Please count the lines in the items below that contain the string "bare", and reply with that number only.
┏━━
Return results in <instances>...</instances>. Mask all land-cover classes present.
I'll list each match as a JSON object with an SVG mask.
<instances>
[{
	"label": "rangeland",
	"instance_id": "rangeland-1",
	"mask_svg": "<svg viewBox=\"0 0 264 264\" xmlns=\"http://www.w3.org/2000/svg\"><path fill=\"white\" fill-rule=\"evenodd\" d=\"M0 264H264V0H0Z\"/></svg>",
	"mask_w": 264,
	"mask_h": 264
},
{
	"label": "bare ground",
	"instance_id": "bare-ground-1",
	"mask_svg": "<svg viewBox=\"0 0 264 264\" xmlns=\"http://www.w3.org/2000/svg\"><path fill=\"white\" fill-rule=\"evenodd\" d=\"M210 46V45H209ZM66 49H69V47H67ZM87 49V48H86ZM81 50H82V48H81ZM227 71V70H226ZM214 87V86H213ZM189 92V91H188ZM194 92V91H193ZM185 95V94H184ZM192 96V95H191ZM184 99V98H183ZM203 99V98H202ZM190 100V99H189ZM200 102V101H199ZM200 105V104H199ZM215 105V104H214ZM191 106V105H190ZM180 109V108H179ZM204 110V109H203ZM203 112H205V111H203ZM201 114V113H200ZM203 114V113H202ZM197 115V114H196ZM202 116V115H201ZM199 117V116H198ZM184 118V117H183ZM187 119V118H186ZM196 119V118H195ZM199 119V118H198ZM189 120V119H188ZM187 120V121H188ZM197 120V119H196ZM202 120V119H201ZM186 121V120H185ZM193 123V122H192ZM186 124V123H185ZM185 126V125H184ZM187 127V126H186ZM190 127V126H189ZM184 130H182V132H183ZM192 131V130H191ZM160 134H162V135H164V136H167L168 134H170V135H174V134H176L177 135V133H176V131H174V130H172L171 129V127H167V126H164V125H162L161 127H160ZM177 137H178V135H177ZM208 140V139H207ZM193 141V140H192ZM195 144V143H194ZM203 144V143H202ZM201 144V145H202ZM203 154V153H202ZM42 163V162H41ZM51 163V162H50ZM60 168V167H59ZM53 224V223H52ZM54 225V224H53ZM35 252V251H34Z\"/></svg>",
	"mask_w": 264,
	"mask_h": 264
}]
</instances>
┗━━
• Answer for this exercise
2